To take advantage of the greater force of winds available at different altitudes, airborne devices have been developed that work at altitudes above the heights currently reached by ground-based wind turbines. Some of the existing airborne systems use tethered devices to generate power by flying into the wind or by flying crosswind.
Devices that fly into the wind typically have flight controls for two axes, i.e., one axis for pitch and one axis for roll, to keep the main wing parallel to the ground while the tether is let out from a ground winching device at a controlled speed. The wind forces the wing up creating a resulting force that is transmitted down the tether to a generator, to pump water, to turn a flywheel, or other energy conversion actions.
A crosswind flight path typically refers to a path followed by an airborne device wherein the wind has a component roughly perpendicular to the direction of travel, that is, the flight path can be separated into two components, a crosswind component and a headwind or tailwind component.
A crosswind motion of a wing is generally more efficient than a downwind motion because a crosswind motion allows the wing to fly many times the speed of the wind and harvest energy from an area that is many times larger than the area of the wing. When a wing moves in a plane normal to the wind vector, the apparent wind velocity becomes several times larger than the wind velocity itself.
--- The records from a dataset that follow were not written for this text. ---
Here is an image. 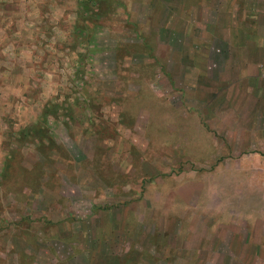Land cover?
<instances>
[{"label":"rangeland","instance_id":"1","mask_svg":"<svg viewBox=\"0 0 264 264\" xmlns=\"http://www.w3.org/2000/svg\"><path fill=\"white\" fill-rule=\"evenodd\" d=\"M0 264H264V0H0Z\"/></svg>","mask_w":264,"mask_h":264},{"label":"crops","instance_id":"2","mask_svg":"<svg viewBox=\"0 0 264 264\" xmlns=\"http://www.w3.org/2000/svg\"><path fill=\"white\" fill-rule=\"evenodd\" d=\"M51 6H52V2L49 3V5H48V7H46V9L49 10L48 8H51ZM24 40L29 41L28 39H24ZM31 61L32 60L27 55H24V59H21V60L17 59V62H15V60H14V71H11V72H14V73L15 72H17V73L23 72L24 76H27L28 74L31 73V66H32ZM10 69L11 68H9V70ZM25 78L26 77L23 78V82H24ZM13 80H14V76H11V81H13ZM24 84H25V82H24Z\"/></svg>","mask_w":264,"mask_h":264}]
</instances>
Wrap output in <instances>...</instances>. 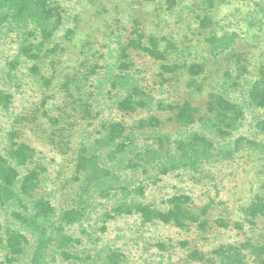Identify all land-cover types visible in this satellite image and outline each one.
<instances>
[{"label": "trees", "instance_id": "obj_1", "mask_svg": "<svg viewBox=\"0 0 264 264\" xmlns=\"http://www.w3.org/2000/svg\"><path fill=\"white\" fill-rule=\"evenodd\" d=\"M202 2L213 8L216 0ZM251 3L264 14V0ZM62 20L56 0H0V42L13 39L18 45L14 58L3 67L5 76L12 79L24 62L31 63L28 70L37 75L40 61L47 57L44 44L52 39ZM212 24L208 16L198 18L201 29ZM70 34L67 31V36ZM216 39L213 32L207 39L211 54L218 48ZM129 51L160 63L161 76L184 73L193 85L204 72L200 61L178 60L183 51L172 39L137 31L116 50L117 57L103 73L108 86H104L105 93L109 97L116 91L115 108L127 115L150 110L139 82L124 70V57ZM171 54L175 55L172 61L168 60ZM258 73L257 80L245 83L241 99L230 97V89L210 94L203 111L187 101L167 106L176 125L195 126L196 130L173 141L158 135L142 148L136 146V133L155 127L159 121L156 116L139 119L131 130L122 122L104 121L91 143L72 145L70 123L59 112L54 115L42 105L45 122L40 128L45 127L43 136L52 153L49 159L33 145L32 136H42L35 129L25 133L19 126L26 117L15 116L0 140V264H130L122 248L104 241L109 228L127 218L142 229L165 226L186 235L179 242L186 264H264V140L234 137L241 126L243 106L260 113L253 128L264 137V66ZM43 81L49 82L47 78ZM70 83L67 78L62 84L67 93L63 106L80 112L83 120L92 119L89 99L73 93ZM11 100L9 91L0 88L1 112L9 110ZM57 155L70 167L71 183L66 179L63 185L75 186L72 194L65 195L69 203L64 207L53 201L59 190L52 187L48 191L52 186L49 166L55 164ZM172 172L194 184L203 185L205 180L212 183V196L198 205L190 195L174 193L156 205L144 200L143 181L133 182L134 177L144 176L145 181L154 183ZM225 172L230 173L225 176L228 178L235 174L230 179L238 189L236 195L229 193L227 203L214 185L215 176ZM60 174L57 170L56 176L60 178ZM220 231L232 233L233 241L217 243L208 253L191 247L194 240L190 241V236L202 239ZM155 247L160 252L173 249L161 241ZM166 258L171 259V255ZM157 264H163L162 260Z\"/></svg>", "mask_w": 264, "mask_h": 264}, {"label": "rangeland", "instance_id": "obj_2", "mask_svg": "<svg viewBox=\"0 0 264 264\" xmlns=\"http://www.w3.org/2000/svg\"><path fill=\"white\" fill-rule=\"evenodd\" d=\"M56 1L62 11V24L52 39L44 44L43 53L47 57L40 61L37 75L29 72L31 63L24 62L13 72L12 79L6 77L3 67L14 58L18 45L13 39L0 42V69L3 70L0 74V88H5L12 95L9 110L0 111V140H3L15 116L26 117L25 121L20 122L19 128L25 133L35 129L42 136H32L33 145L48 159L52 153L43 136L45 127L40 128L45 122L41 116L43 106L54 115L59 112L70 123L74 135L72 145L91 143L98 137L104 121H119L127 130H131L139 119L156 116L159 121L155 127H146L136 133V146L142 148L150 145L158 135L173 141L196 130L195 126L176 125L167 106L187 101L203 111L210 94L230 89V97L241 99L245 83L257 80L258 69L264 66V14L251 3L252 0H216L213 8H208L202 0ZM204 16L210 17L213 23L208 29L198 26V18ZM67 31H71L69 36ZM137 31L146 36L172 39L178 49L183 51L178 60L200 61L204 72L194 79L196 85H193L184 73L170 78L167 75L161 76L160 63L142 53L126 52L124 70L130 71L139 82L144 92L142 98L148 101L150 107L149 111L127 115L115 108L114 101L118 93L113 91L109 96L111 100L105 93L103 73L117 57L116 50L134 38ZM212 32L217 37L215 46L218 47L214 54H211L212 46L207 41ZM160 48H164V42L160 43ZM173 57L175 55L171 54L168 60L172 61ZM44 78L49 80L47 84ZM67 78L71 81L73 93L89 99L92 119L83 120L80 112H72L68 106H63L67 93L62 89V84ZM86 78L91 80L85 81ZM242 108L241 126L234 137L243 136L262 142L263 135L253 128V121L260 113L245 106ZM219 143L224 144L223 141ZM60 161L57 155L55 164L49 166V185L52 186H49L48 191L52 187L59 190L53 201L55 205L64 207L69 203L65 195L72 194L75 186L72 189L69 185H63L66 179L70 181V167L66 161ZM57 170L61 173L60 178L56 176ZM229 174L225 172L215 176L214 185L224 203L231 199L229 193L235 192L236 195L238 192L230 179L235 178V174L230 178L225 177ZM236 176L239 179V175ZM141 181L145 187L144 200L156 205L174 193H186L198 205H203L209 195L212 196V183L205 180L203 185L194 184L178 172L162 176L154 183L145 181L144 176L134 177L135 184ZM214 215H210L211 220ZM192 237L188 238L194 240L191 247L197 246L204 253L210 252L217 243H227L234 239L232 233L224 231L202 239ZM184 239L186 235L173 228L157 226L142 229L132 218H127L112 225L104 241L122 248L130 264H157L160 260L163 264H186L185 252L179 245ZM157 241L172 245L173 249L160 252L155 247ZM160 254L163 255L162 259ZM169 254L171 259L166 258Z\"/></svg>", "mask_w": 264, "mask_h": 264}]
</instances>
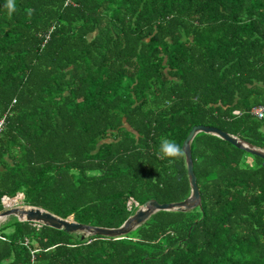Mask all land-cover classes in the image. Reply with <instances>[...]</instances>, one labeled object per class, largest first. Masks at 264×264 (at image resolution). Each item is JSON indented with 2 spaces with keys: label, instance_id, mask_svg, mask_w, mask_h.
I'll list each match as a JSON object with an SVG mask.
<instances>
[{
  "label": "trees",
  "instance_id": "1",
  "mask_svg": "<svg viewBox=\"0 0 264 264\" xmlns=\"http://www.w3.org/2000/svg\"><path fill=\"white\" fill-rule=\"evenodd\" d=\"M0 0L2 198L117 228L190 195L182 147L215 127L264 150V0ZM201 206L121 239L16 217L0 264H264V166L221 138L191 142ZM1 225V224H0ZM14 227V228H13ZM13 230L9 233L6 231Z\"/></svg>",
  "mask_w": 264,
  "mask_h": 264
},
{
  "label": "water",
  "instance_id": "2",
  "mask_svg": "<svg viewBox=\"0 0 264 264\" xmlns=\"http://www.w3.org/2000/svg\"><path fill=\"white\" fill-rule=\"evenodd\" d=\"M198 133H206L215 135L222 140L232 144L236 148L244 150L253 156L259 157L264 166V150L250 144L249 142L223 132L215 127L197 125L192 127L188 136L184 140L181 149L184 151L187 177L190 187V195L185 200L176 203L160 204L156 200L151 199L141 205L136 203V211L127 218V220L117 228H103L89 226L74 221V216L70 215L67 218H60L44 209L32 206H16L0 211V221L4 218L15 216L19 221L32 222L44 225L56 230H63L67 233H80L85 237L98 236L108 239H121L134 231L137 227L148 220L153 214L159 211H176L188 212L201 206V196L197 186L196 177L193 171V161L191 156V142ZM23 194L15 196L10 201L14 202Z\"/></svg>",
  "mask_w": 264,
  "mask_h": 264
},
{
  "label": "clouds",
  "instance_id": "3",
  "mask_svg": "<svg viewBox=\"0 0 264 264\" xmlns=\"http://www.w3.org/2000/svg\"><path fill=\"white\" fill-rule=\"evenodd\" d=\"M5 7L8 9L9 16H11V14L15 11V7H16L15 6V0H6ZM158 155L160 156L161 159L167 158L169 163H174L175 161L182 159L184 157L185 153L180 148V146L178 144H176L173 141L165 139V140H162L160 143ZM20 194H22V193L17 194V196H19ZM23 198H24V195H23ZM8 199H12V198H8ZM23 205H24V203H23ZM20 206H22V205H20ZM24 206H26V205H24ZM14 207H16V206H14ZM2 210H4V207L2 208ZM10 217H15V216H10ZM1 221H0V223H1ZM21 222H23V221H21Z\"/></svg>",
  "mask_w": 264,
  "mask_h": 264
},
{
  "label": "built area",
  "instance_id": "4",
  "mask_svg": "<svg viewBox=\"0 0 264 264\" xmlns=\"http://www.w3.org/2000/svg\"><path fill=\"white\" fill-rule=\"evenodd\" d=\"M251 113H252L255 117L261 119V118L264 117V107L253 108L252 111H251ZM2 125H3V120H0V131H1ZM7 201H10L7 197H3V199L1 200L4 209H8V208H10L12 205H14V206H20L21 204H23V197H19V198H18L16 201H14V202L10 201V202H11L10 205H7V204H6ZM132 204L136 205V203H135L134 201H130V202L128 203V208H129V210H131V205H132Z\"/></svg>",
  "mask_w": 264,
  "mask_h": 264
},
{
  "label": "rangeland",
  "instance_id": "5",
  "mask_svg": "<svg viewBox=\"0 0 264 264\" xmlns=\"http://www.w3.org/2000/svg\"><path fill=\"white\" fill-rule=\"evenodd\" d=\"M3 199V198H2ZM22 206H24L23 204H21ZM8 220H14L13 219V217H8V218H4V219H2V221H1V225H0V227H2L5 223H7L8 222ZM14 228V227H13ZM13 228H10V229H8L7 231H6V233H9V232H11L12 230H13Z\"/></svg>",
  "mask_w": 264,
  "mask_h": 264
},
{
  "label": "bare ground",
  "instance_id": "6",
  "mask_svg": "<svg viewBox=\"0 0 264 264\" xmlns=\"http://www.w3.org/2000/svg\"><path fill=\"white\" fill-rule=\"evenodd\" d=\"M6 204H7V205H10V204H11V202H10V201H7V202H6Z\"/></svg>",
  "mask_w": 264,
  "mask_h": 264
},
{
  "label": "crops",
  "instance_id": "7",
  "mask_svg": "<svg viewBox=\"0 0 264 264\" xmlns=\"http://www.w3.org/2000/svg\"><path fill=\"white\" fill-rule=\"evenodd\" d=\"M12 206H14V205H12ZM12 206H11V207H12Z\"/></svg>",
  "mask_w": 264,
  "mask_h": 264
}]
</instances>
The crosswind motion generally results in higher forces generated in the tether compared to flying into the wind. Generally, crosswind kite speed is a function of the prevailing wind speed times the airborne device's net lift to drag ratio. However, existing crosswind devices typically require more complex control systems than devices that fly into the wind. For example, crosswind devices usually require controls for three axes, i.e., pitch, roll, and yaw, to follow a more complex fight pattern, such as a circular or figure eight pattern, during the energy generating portion of the flight path.
Known devices that use crosswind motion to increase force in a tether are described, for example, in U.S. Pat. No. 3,987,987 and in an article by Miles L. Loyd “Crosswind Kite Power,” published in the Journal of Energy, Vol. 4, No. 3. May-June 1980. Variations of airborne wind energy conversion systems with a generator on the ground have been described. For example, U.S. Pat. No. 6,072,245 describes multiple airfoils that are connected to a single generator. The complete disclosures of the above patents are herein incorporated by reference for all purposes.
Known wind energy conversion systems, however, are not entirely satisfactory for the range of applications in which they are employed. For example, existing airborne wind energy conversion devices typically require complex systems using devices with a large turn radius when flying crosswind and consequently require a large surface area for operation.
Thus, there exists a need for airborne wind energy conversion systems, devices and methods that improve upon and advance the design of known devices, systems and methods.